Alişer Delek

23 Ocak 2025

Medya ve üçüncü yol

Adına ne derseniz deyin 40 yıldır Türkler ve Kürtler arasında yaşanan “şey”in yeni bir perdesi aralanıyor… Siyasetin işi olan “başkan yaptırma/yaptırmama” davasından taraf olmak medyanın işi mi? İlla kendine bir iş edinecekse en büyük toplumsal travmayı hafifletici, tetikleyici süreci kolaylaştırıcı rol oynamak neden bu kadar zor?

Türkiye, travmatik bir ülke. Bu tezin içini doldurmak çok da zor değil.

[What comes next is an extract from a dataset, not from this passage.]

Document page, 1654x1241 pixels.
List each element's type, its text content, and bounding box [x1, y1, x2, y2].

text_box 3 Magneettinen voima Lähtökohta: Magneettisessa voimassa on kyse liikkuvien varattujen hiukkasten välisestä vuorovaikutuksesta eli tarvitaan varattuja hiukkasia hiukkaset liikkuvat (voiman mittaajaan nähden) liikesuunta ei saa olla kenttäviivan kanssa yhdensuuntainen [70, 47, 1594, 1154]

1. Tarihsel travmalar: Osmanlı’nın çöküşü, savaşlar, göçler… Kurtuluş Savaşı ve sonrasında yeniden inşa sürecinde yaşanan toplumsal acılar.

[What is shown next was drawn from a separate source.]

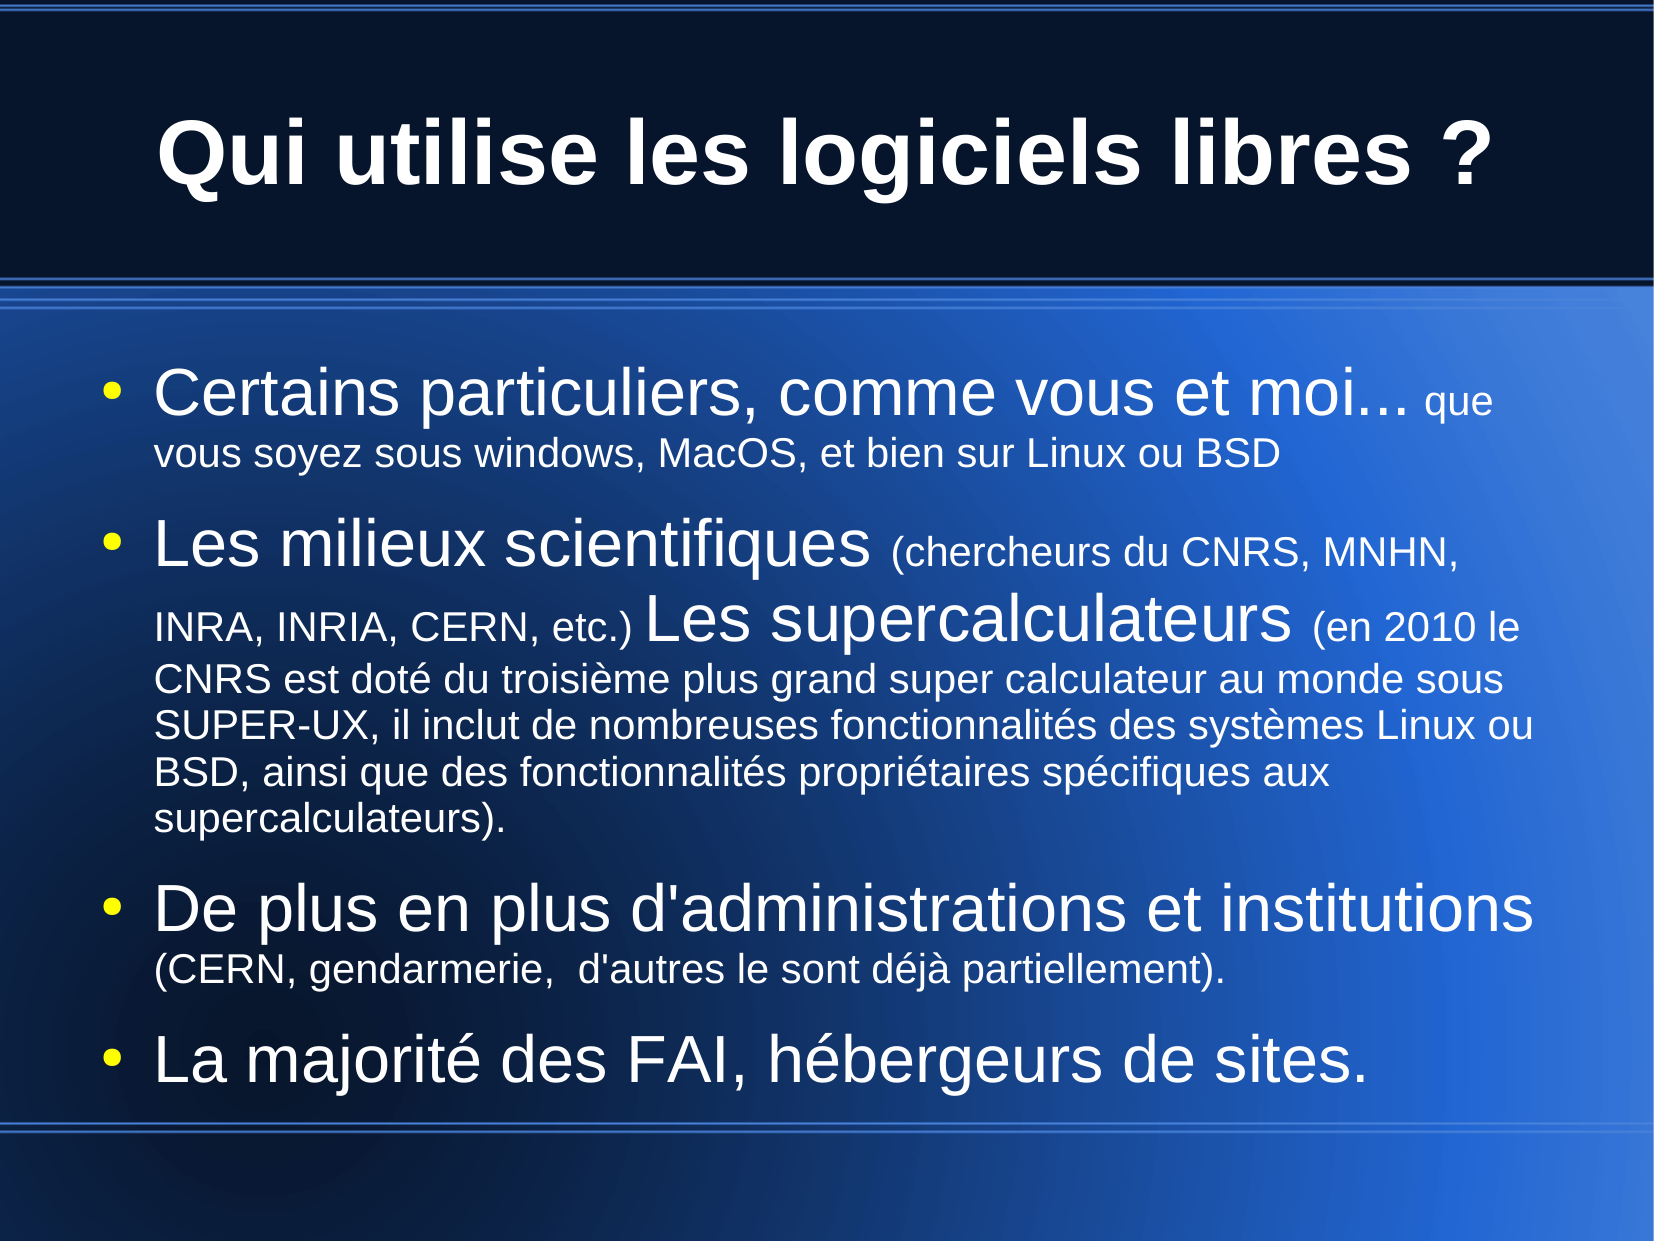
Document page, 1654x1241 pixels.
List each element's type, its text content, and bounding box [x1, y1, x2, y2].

picture [0, 0, 1654, 1241]
title Qui utilise les logiciels libres ? [82, 56, 1571, 250]
list Certains particuliers, comme vous et moi... que vous soyez sous windows, MacOS, et bien sur Linux ou BSD Les milieux scientifiques (chercheurs du CNRS, MNHN, INRA, INRIA, CERN, etc.) Les supercalculateurs (en 2010 le CNRS est doté du troisième plus grand super calculateur au monde sous SUPER-UX, il inclut de nombreuses fonctionnalités des systèmes Linux ou BSD, ainsi que des fonctionnalités propriétaires spécifiques aux supercalculateurs). De plus en plus d'administrations et institutions (CERN, gendarmerie, d'autres le sont déjà partiellement). La majorité des FAI, hébergeurs de sites. [82, 355, 1571, 1159]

2. Zorunlu göçler ve demografik değişiklikler: Nüfus mübadelesi, Ermeni tehciri, Kürt meselesi gibi hem bireysel hem de kolektif hafızada kalan yaralar.

3. Darbeler ve siyasal çalkantılar: Neredeyse 10 yılda bir gerçekleşen askeri darbeler ve 15 Temmuz darbe girişimi gibi toplumun demokratik sisteme olan güveninin kaybolması.

4. Etnik ve mezhepsel gerginlikler: Kürt sorunu, Alevi toplumu üzerindeki baskılar, adı bile konulamamış göçmen nüfusla yaşanan sorunlar.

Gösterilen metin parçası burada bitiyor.